REQUIREMENT
Starting at the first line of the listing and ending at the line that contains "Soferi TIR pt transport frigorific", including both, write those lines out again, changing "Les mer" to "Read more" and leaving everything else as it is.

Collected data
————————
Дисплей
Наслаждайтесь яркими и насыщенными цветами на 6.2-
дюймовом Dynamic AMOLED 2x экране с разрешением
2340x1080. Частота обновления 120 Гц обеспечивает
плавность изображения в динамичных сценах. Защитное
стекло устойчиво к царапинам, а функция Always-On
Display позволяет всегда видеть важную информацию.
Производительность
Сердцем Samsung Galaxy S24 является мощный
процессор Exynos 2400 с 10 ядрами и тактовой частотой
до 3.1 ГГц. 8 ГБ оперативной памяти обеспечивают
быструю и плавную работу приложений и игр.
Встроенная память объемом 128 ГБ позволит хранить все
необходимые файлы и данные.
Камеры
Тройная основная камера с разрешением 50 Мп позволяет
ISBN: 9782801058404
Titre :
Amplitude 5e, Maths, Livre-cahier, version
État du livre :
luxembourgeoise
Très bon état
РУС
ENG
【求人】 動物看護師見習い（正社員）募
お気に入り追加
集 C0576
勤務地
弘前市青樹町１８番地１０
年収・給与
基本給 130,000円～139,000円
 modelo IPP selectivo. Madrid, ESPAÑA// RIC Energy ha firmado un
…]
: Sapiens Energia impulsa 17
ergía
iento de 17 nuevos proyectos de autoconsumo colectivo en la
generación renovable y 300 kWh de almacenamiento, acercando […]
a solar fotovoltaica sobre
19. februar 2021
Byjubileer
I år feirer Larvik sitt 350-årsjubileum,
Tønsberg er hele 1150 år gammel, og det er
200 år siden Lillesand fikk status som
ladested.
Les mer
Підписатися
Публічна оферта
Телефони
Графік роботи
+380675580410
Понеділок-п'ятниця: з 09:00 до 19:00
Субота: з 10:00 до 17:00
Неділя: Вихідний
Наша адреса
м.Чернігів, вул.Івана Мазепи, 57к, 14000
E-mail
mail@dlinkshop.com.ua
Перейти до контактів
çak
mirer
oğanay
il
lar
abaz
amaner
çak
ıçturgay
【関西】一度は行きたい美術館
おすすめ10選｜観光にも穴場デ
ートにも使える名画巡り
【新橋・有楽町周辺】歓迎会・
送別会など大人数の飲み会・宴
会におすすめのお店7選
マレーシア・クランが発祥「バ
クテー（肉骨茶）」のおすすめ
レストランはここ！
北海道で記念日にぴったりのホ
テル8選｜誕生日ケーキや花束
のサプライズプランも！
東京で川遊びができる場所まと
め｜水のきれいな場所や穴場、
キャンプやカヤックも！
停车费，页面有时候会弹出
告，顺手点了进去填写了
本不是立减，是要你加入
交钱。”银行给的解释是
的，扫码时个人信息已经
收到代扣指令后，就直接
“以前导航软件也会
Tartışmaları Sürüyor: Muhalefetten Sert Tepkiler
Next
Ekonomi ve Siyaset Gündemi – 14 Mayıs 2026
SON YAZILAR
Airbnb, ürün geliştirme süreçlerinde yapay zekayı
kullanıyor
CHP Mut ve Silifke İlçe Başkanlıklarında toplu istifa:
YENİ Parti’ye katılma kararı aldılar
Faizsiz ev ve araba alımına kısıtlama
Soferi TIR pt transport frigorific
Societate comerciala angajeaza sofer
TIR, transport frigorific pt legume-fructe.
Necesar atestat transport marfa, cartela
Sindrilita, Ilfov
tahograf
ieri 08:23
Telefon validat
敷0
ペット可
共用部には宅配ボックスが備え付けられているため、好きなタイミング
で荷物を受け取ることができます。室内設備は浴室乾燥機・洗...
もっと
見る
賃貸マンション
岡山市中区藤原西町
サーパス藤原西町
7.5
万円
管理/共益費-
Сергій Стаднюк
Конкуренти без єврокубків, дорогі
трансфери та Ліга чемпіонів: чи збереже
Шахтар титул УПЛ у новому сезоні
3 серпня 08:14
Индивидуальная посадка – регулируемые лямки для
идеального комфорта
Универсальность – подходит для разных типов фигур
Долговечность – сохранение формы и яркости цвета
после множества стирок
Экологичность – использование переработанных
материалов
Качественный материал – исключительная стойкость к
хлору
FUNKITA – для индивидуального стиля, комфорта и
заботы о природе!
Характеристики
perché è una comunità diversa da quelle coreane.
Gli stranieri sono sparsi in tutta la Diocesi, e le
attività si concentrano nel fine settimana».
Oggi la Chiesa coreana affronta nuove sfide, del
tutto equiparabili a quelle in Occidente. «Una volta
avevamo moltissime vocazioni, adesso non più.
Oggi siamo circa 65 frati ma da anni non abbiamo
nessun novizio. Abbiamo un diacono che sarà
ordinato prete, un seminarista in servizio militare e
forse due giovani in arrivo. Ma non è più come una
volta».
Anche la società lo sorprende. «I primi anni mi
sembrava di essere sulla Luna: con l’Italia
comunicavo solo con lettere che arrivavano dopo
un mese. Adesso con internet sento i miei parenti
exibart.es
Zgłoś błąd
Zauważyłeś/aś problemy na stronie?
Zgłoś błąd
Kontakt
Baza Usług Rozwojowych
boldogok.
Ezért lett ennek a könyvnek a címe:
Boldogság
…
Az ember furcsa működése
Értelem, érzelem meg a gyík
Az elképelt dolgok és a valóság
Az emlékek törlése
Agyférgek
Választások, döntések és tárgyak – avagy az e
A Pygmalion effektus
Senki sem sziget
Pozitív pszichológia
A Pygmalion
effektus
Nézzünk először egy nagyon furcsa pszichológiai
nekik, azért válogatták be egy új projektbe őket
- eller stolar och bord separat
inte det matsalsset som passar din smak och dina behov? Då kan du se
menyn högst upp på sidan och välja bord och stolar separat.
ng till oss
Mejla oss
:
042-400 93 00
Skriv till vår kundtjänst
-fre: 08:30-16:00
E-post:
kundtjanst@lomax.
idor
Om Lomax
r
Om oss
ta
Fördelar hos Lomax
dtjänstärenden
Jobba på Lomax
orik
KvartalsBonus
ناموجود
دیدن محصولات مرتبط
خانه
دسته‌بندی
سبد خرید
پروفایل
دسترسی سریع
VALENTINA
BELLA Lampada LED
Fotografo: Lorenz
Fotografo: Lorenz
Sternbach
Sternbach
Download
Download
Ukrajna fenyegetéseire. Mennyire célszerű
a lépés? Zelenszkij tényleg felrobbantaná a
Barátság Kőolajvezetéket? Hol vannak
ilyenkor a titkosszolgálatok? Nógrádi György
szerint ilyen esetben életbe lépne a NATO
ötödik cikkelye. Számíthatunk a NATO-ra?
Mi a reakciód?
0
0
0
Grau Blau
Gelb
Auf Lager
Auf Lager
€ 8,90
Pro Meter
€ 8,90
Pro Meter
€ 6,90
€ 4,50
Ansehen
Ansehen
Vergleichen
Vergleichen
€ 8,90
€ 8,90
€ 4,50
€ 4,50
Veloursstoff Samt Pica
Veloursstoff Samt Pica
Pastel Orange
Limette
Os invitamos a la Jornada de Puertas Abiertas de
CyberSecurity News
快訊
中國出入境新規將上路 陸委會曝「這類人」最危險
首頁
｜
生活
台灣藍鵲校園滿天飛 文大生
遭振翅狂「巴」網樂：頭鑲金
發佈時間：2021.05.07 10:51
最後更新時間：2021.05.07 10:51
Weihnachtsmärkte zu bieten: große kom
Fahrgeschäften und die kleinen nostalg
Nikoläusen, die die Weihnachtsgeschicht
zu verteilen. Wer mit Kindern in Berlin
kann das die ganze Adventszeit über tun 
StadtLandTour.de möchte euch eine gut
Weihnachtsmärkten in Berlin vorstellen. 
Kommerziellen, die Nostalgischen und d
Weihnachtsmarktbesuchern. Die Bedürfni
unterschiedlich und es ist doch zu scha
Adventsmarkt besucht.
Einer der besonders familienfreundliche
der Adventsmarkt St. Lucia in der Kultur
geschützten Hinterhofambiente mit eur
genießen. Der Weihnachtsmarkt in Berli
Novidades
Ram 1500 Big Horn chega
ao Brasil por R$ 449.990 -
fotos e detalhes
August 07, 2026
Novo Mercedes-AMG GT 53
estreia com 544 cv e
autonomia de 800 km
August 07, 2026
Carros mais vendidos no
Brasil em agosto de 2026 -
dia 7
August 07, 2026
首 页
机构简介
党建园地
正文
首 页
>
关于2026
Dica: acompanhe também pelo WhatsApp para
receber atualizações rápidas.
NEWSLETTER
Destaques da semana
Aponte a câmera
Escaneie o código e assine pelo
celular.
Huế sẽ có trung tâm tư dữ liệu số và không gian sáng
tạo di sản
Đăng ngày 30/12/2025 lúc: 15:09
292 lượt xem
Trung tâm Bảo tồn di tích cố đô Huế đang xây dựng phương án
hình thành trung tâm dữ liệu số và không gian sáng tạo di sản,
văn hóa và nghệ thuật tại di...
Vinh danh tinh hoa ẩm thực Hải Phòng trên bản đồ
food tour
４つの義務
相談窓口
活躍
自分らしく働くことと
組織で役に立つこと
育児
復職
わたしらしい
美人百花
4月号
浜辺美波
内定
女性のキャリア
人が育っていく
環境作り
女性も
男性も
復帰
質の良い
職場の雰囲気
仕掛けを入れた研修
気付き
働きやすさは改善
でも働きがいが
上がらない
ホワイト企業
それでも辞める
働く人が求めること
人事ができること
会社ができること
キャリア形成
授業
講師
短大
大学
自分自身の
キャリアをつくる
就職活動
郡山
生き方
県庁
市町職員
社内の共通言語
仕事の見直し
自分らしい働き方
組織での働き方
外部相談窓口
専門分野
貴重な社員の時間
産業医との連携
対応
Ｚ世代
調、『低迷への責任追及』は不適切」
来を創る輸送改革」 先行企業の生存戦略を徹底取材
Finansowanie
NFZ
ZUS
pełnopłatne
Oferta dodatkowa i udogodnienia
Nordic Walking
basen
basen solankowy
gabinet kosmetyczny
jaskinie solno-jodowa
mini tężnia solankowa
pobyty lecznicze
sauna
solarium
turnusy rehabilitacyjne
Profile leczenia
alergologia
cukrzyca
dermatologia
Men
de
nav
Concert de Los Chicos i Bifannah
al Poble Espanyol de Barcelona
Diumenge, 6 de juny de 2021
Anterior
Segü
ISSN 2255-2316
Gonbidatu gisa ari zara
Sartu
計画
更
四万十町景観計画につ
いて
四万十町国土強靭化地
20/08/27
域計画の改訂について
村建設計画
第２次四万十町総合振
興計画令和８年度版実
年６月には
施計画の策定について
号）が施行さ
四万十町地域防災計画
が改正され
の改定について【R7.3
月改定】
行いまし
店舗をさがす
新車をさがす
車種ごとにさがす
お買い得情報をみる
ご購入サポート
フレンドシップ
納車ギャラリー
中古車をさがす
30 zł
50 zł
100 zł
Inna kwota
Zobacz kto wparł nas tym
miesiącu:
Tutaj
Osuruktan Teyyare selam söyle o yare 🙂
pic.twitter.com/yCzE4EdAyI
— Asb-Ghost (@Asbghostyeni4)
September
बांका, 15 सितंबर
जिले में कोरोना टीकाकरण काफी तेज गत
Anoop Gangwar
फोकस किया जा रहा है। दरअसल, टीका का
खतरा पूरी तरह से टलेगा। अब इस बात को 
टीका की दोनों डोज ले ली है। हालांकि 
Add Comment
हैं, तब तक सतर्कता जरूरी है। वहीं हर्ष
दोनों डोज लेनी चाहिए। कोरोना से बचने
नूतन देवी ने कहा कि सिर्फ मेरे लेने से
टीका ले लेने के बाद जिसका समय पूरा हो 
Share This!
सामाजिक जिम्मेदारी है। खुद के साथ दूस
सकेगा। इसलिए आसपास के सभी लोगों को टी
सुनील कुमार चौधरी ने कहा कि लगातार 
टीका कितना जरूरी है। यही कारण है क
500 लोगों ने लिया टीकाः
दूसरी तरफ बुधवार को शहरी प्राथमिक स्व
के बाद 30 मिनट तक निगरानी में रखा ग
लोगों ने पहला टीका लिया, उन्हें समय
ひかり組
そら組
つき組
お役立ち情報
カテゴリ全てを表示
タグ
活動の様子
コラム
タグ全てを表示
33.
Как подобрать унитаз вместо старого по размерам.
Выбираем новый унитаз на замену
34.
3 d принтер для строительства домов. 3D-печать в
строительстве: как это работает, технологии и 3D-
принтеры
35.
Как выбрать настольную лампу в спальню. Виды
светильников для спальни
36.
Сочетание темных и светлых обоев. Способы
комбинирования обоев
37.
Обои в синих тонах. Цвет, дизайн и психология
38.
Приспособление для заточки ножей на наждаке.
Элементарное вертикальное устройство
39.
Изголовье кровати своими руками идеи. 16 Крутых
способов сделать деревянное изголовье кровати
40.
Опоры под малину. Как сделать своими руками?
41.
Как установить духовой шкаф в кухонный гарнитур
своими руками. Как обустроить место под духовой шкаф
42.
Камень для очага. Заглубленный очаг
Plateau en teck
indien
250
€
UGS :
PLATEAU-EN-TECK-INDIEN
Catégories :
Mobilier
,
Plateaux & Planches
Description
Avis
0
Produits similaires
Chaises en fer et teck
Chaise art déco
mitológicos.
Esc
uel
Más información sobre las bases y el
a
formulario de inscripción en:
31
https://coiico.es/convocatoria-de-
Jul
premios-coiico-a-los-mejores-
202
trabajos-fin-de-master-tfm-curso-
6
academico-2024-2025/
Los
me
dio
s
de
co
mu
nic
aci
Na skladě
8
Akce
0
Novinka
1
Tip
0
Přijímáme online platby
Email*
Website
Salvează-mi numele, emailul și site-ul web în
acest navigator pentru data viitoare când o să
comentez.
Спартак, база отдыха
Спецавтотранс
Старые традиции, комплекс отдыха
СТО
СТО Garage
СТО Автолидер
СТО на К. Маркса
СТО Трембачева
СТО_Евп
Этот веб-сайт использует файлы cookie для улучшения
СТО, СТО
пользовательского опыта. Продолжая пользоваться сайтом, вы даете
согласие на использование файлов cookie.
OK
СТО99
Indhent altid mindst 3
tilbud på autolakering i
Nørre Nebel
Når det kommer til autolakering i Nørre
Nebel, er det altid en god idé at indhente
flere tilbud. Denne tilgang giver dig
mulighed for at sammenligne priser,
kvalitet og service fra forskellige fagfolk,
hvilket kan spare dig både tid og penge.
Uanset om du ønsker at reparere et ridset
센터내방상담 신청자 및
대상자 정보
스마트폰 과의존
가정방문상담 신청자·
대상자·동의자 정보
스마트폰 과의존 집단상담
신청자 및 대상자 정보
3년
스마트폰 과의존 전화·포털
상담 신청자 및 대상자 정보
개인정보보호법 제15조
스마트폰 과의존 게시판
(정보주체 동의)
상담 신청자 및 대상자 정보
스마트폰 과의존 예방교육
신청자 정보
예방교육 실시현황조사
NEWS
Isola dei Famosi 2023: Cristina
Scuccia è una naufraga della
————————
TASK ANSWER
Дисплей
Наслаждайтесь яркими и насыщенными цветами на 6.2-
дюймовом Dynamic AMOLED 2x экране с разрешением
2340x1080. Частота обновления 120 Гц обеспечивает
плавность изображения в динамичных сценах. Защитное
стекло устойчиво к царапинам, а функция Always-On
Display позволяет всегда видеть важную информацию.
Производительность
Сердцем Samsung Galaxy S24 является мощный
процессор Exynos 2400 с 10 ядрами и тактовой частотой
до 3.1 ГГц. 8 ГБ оперативной памяти обеспечивают
быструю и плавную работу приложений и игр.
Встроенная память объемом 128 ГБ позволит хранить все
необходимые файлы и данные.
Камеры
Тройная основная камера с разрешением 50 Мп позволяет
ISBN: 9782801058404
Titre :
Amplitude 5e, Maths, Livre-cahier, version
État du livre :
luxembourgeoise
Très bon état
РУС
ENG
【求人】 動物看護師見習い（正社員）募
お気に入り追加
集 C0576
勤務地
弘前市青樹町１８番地１０
年収・給与
基本給 130,000円～139,000円
 modelo IPP selectivo. Madrid, ESPAÑA// RIC Energy ha firmado un
…]
: Sapiens Energia impulsa 17
ergía
iento de 17 nuevos proyectos de autoconsumo colectivo en la
generación renovable y 300 kWh de almacenamiento, acercando […]
a solar fotovoltaica sobre
19. februar 2021
Byjubileer
I år feirer Larvik sitt 350-årsjubileum,
Tønsberg er hele 1150 år gammel, og det er
200 år siden Lillesand fikk status som
ladested.
Read more
Підписатися
Публічна оферта
Телефони
Графік роботи
+380675580410
Понеділок-п'ятниця: з 09:00 до 19:00
Субота: з 10:00 до 17:00
Неділя: Вихідний
Наша адреса
м.Чернігів, вул.Івана Мазепи, 57к, 14000
E-mail
mail@dlinkshop.com.ua
Перейти до контактів
çak
mirer
oğanay
il
lar
abaz
amaner
çak
ıçturgay
【関西】一度は行きたい美術館
おすすめ10選｜観光にも穴場デ
ートにも使える名画巡り
【新橋・有楽町周辺】歓迎会・
送別会など大人数の飲み会・宴
会におすすめのお店7選
マレーシア・クランが発祥「バ
クテー（肉骨茶）」のおすすめ
レストランはここ！
北海道で記念日にぴったりのホ
テル8選｜誕生日ケーキや花束
のサプライズプランも！
東京で川遊びができる場所まと
め｜水のきれいな場所や穴場、
キャンプやカヤックも！
停车费，页面有时候会弹出
告，顺手点了进去填写了
本不是立减，是要你加入
交钱。”银行给的解释是
的，扫码时个人信息已经
收到代扣指令后，就直接
“以前导航软件也会
Tartışmaları Sürüyor: Muhalefetten Sert Tepkiler
Next
Ekonomi ve Siyaset Gündemi – 14 Mayıs 2026
SON YAZILAR
Airbnb, ürün geliştirme süreçlerinde yapay zekayı
kullanıyor
CHP Mut ve Silifke İlçe Başkanlıklarında toplu istifa:
YENİ Parti’ye katılma kararı aldılar
Faizsiz ev ve araba alımına kısıtlama
Soferi TIR pt transport frigorific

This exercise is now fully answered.